精中機構について

理事長就任にあたってのご挨拶

横江 隆夫

2020年6月に遠藤登喜子前理事長から引き継ぎ本機構の理事長に就任いたしました。
 マンモグラフィ(MG)は、2000年の厚労省通達(老健65号)による法的な根拠を伴い、乳がん検診の中心的役割を担っていますが、この通達に先立ち1997年に日本乳癌検診学会を中心とした検診関連6学会(日本乳癌検診学会、日本乳癌学会、日本医学放射線学会、日本産科婦人科学会、日本放射線技術学会、日本医学物理学会)によるマンモグラフィ精度管理中央委員会(精中委)が設立されて活動を開始し、2004年6月に特定非営利活動(NPO)法人として認可されました。
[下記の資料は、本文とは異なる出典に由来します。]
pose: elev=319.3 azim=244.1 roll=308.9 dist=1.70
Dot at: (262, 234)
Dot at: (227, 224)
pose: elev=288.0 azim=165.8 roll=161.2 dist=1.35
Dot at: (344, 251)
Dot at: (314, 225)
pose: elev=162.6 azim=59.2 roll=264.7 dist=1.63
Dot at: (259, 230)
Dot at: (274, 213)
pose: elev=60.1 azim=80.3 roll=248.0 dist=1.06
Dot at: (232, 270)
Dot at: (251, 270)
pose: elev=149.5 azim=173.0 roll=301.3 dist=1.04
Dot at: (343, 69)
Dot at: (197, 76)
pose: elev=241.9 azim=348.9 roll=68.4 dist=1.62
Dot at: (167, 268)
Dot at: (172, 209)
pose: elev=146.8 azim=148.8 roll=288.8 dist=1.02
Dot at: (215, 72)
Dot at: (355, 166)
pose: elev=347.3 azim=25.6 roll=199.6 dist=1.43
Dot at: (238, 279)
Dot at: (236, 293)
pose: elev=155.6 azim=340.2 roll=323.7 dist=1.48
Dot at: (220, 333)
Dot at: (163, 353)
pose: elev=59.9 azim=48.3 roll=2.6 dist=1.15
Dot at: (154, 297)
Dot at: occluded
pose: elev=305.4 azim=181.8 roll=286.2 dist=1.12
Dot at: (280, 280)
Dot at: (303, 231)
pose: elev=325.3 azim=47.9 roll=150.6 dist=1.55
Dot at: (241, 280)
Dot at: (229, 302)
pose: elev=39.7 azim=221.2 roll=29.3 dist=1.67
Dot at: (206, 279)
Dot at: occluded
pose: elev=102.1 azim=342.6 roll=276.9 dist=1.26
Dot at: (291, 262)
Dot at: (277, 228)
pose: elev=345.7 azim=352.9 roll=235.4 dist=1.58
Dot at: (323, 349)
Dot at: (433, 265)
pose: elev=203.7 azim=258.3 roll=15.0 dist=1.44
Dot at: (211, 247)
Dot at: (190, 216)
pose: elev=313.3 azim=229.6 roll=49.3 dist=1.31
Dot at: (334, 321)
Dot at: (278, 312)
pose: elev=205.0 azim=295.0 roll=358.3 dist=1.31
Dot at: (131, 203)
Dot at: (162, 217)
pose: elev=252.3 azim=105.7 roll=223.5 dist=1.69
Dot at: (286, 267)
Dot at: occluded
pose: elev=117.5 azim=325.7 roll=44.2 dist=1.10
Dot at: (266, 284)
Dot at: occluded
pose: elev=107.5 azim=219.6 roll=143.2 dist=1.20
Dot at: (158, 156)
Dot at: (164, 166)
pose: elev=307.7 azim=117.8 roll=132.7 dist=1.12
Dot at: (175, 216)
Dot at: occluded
これまでに全国でMG読影、撮影技術講習会を開催し、多くの医師、技師が認定されています。またMG撮影装置の施設認定も行ってきました。さらに将来を見越した乳がん検診での超音波検査精度管理の必要性から、超音波関連の3学会(日本超音波医学会、日本乳腺甲状腺超音波医学会、日本超音波検査学会)が加わり、平成25年10月に精中委はNPO法人乳がん検診精度管理中央機構(精中機構)となり、乳がん検診精度管理の活動範囲を拡大しています。
超音波検査は、これまで任意型検診を中心に行われていますが、有効性はまだ証明されていません。2007年から40歳代に対する乳がん検診における超音波検査の有効性を検証する比較試験(J-START:主任研究者 東北大学 大内憲明)が行われ、超音波検査併用群では、感度が高く、中間期癌が少なく、早期の浸潤癌が多く発見されたという初期結果が2011年にLancet報告されました。生存率に関する解析結果が待たれますが、今後、乳がん検診での超音波検査はますます重要になるものと思われます。精中機構は、講習会開催も含め超音波検査の精度管理向上も進めています。
いずれにしても、検診の利益を高め、不利益を減少させるためには画像撮影・診断の精度向上が欠かせません。今後、新しいモダリティが検診に導入される可能性がありますが、それらに対する精度管理も含め精中機構の発展に努めたいと思います。